The Art & Science of Roasting Beans
As a roaster you may encounter coffee beans coming from different regions of the world and as similar as all the beans might appear at a glance (particularly to a layperson) a roaster knows how big of a difference it is.
Around the globe several countries produce coffee. These are all located somewhat along the equator often referred to as the “bean belt”. But too hot weather (as the word equator brings to mind) and Arabica; the high quality bean won’t grow. So here high altitude plays an important role in Arabica production as well as its quality.
The colder the climate available – harder the coffee beans turn out to be. That’s because the fruit (coffee cherry) on the coffee tree matures relatively slowly allowing more sugar development and so; richer the taste turns out to be in the beans.
But altitude is not the only factor that affects the flavor of course. Varieties and cultivars vary in the flavors too. Bourbon coming from the same region has different notes than Geisha. Then there are processing methods that too have an effect on the coffee flavor.
All factors combine and the roasters face the challenge to skillfully roast batch of beans that are different from one another. So there is no one size fits all approach to coffee roasting (as it is with so many other things in life) and here are a few insights from experts in the field on what different stages of roasting exactly do to the beans and how they might be used to bring out the best a coffee has to offer.
So first when green beans are fed to a roasting machine they start to absorb heat and lose moisture. The greenish shade of the beans start turning into pale yellow and the detectable smell is kind of grassy at this point. This can be referred to as the initial drying stage of the roast and at this stage not increase in size of the beans can be observed neither the Malliard reaction has begun.
Malliard reaction can simply be explained as the reaction among sugars and amino acids that happens during cooking – say meat or roasting coffee beans in this particular case. Toasty aromas and brown color are what we get to smell and see when the milliard takes place. But before all this happens coffee beans are still in their drying stage and extending that stage can highlight the sweetness a coffee has to offer.
In contrast extending the roasting time (the later stage) begins to turn the sweetness into bitterness and carefully extending the roast can result into more caramel like sweetness. Whereas extending the initial drying stage brings out sweetness without caramel like notes.
As the roast continues coffee beans absorb more heat, color starts shifting from pale yellow towards more tan – light brown shades and the aromas become toastier. Beans also expand in size. This is because the inner moisture of the beans is considerably heated by now and not only that causes the beans to expand physically but also while escaping, hot steam; crack open the beans – leading to audible popping; referred to as the first crack.

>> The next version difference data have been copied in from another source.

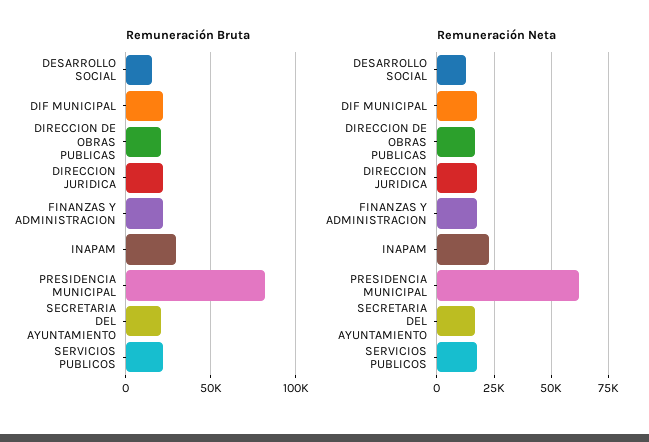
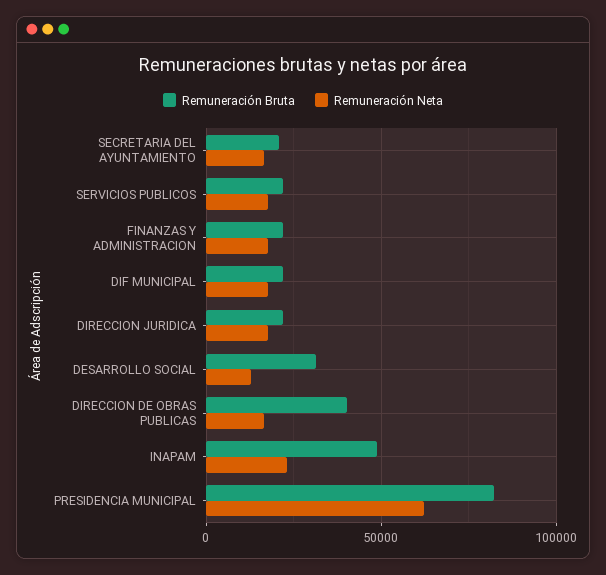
Remuneración Bruta, DESARROLLO SOCIAL: 15000 -> 30000
Remuneración Bruta, DIRECCION DE OBRAS PUBLICAS: 20000 -> 40000
Remuneración Bruta, INAPAM: 30000 -> 50000

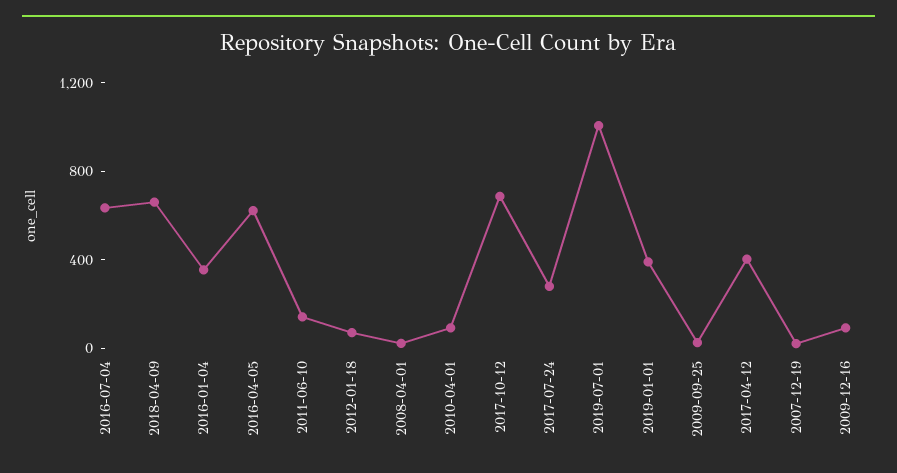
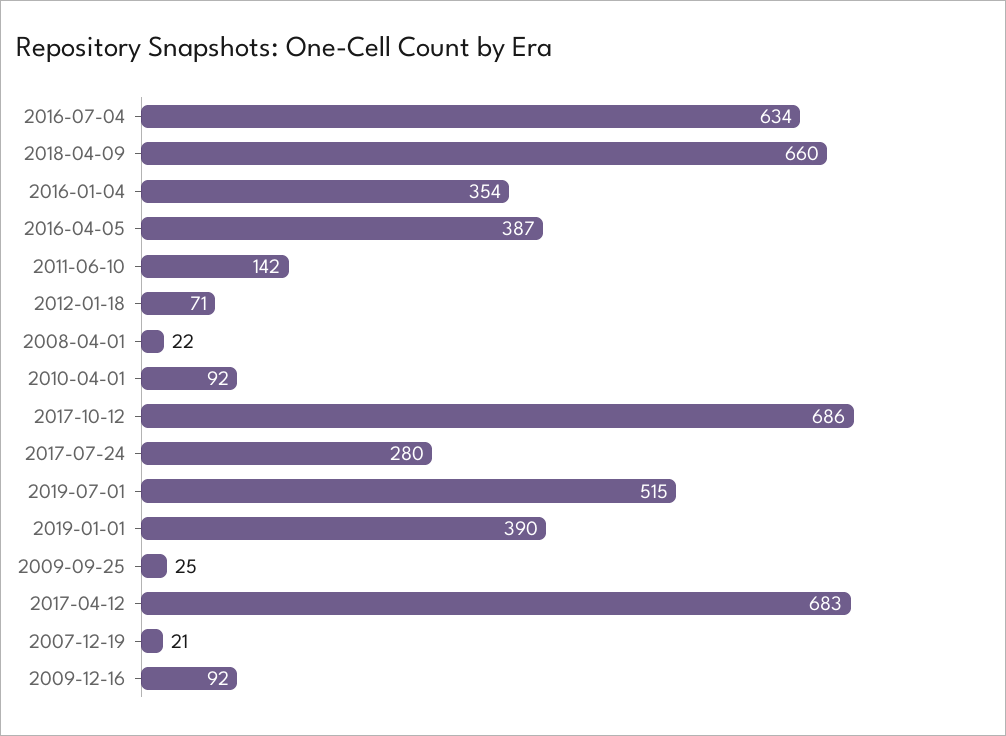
2016-04-05: 600 -> 387
2019-07-01: 1000 -> 515
2017-04-12: 400 -> 683

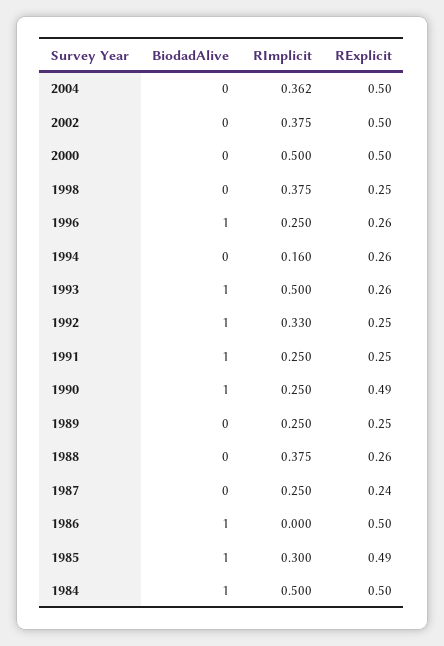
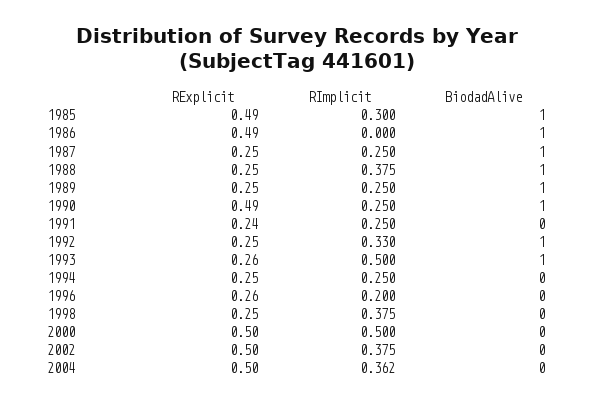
BiodadAlive, 1996: 1 -> 0
RImplicit, 1996: 0.25 -> 0.2
RImplicit, 1994: 0.16 -> 0.25
RExplicit, 1994: 0.26 -> 0.25
BiodadAlive, 1991: 1 -> 0
RExplicit, 1991: 0.25 -> 0.24
BiodadAlive, 1989: 0 -> 1
BiodadAlive, 1988: 0 -> 1
RExplicit, 1988: 0.26 -> 0.25
BiodadAlive, 1987: 0 -> 1
RExplicit, 1987: 0.24 -> 0.25
RExplicit, 1986: 0.5 -> 0.49
BiodadAlive, 1984: 1 -> none
RImplicit, 1984: 0.5 -> none
RExplicit, 1984: 0.5 -> none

The popping sound is pretty much similar to popcorn popping. There are two cracks that occur while roasting coffee. Second crack is audible too but is subtle than the first crack. During the first crack it is the bean that cracks opens while during the second crack it is the structure of the seed/beans starts to develop cracks.

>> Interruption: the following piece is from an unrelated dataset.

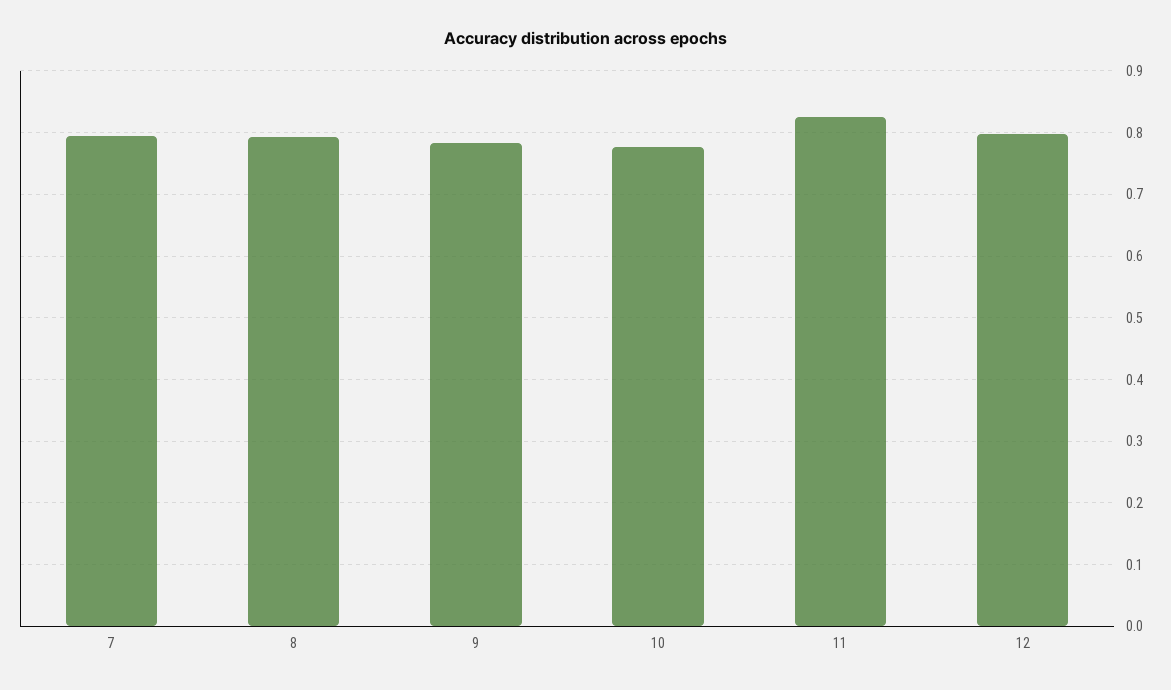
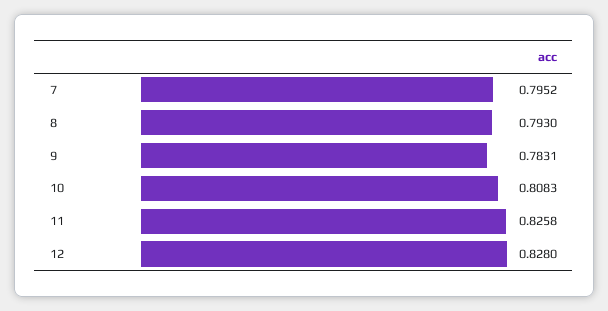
10: 0.78 -> 0.8083
12: 0.8 -> 0.828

Another important change that occurs during the first crack is the caremalization of the sugars. It is important to keep in mind at this point the beans begin to give off heat that is; the process becomes exothermic now but it is important to keep the heat supply going into the roast as well. If at this point roast is stopped beans quickly become endothermic that is; start absorbing heat. If there is no external heat supply at this point the roast will stop and the developed flavors will be “baked”.
On the other hand if the first crack is extended and the internal bean temperature is maintained properly (between 340°F and 400°F) it gives rise to a more syrupy mouthfeel.
The first crack then proceeds into the second crack as the beans absorb more heat and the internal bean temperature gets somewhere around 446°F. The longer the coffee is roasted at this point the more the acidity gets muted eventually. Because of caramelization sweetness begins to move from malty to candy and then proceeds into the cocoa like bitterness.
With varying coffee variety, origin and altitude the bean matrix or material also varies and so what part of roasting process can develop the best flavor profile for a coffee can only be understood with time and experience. It is best to do the due research when experimenting with a new coffee like where is it from and what other roasters have to say about it and using that as a base experiment with extending different parts of the roast.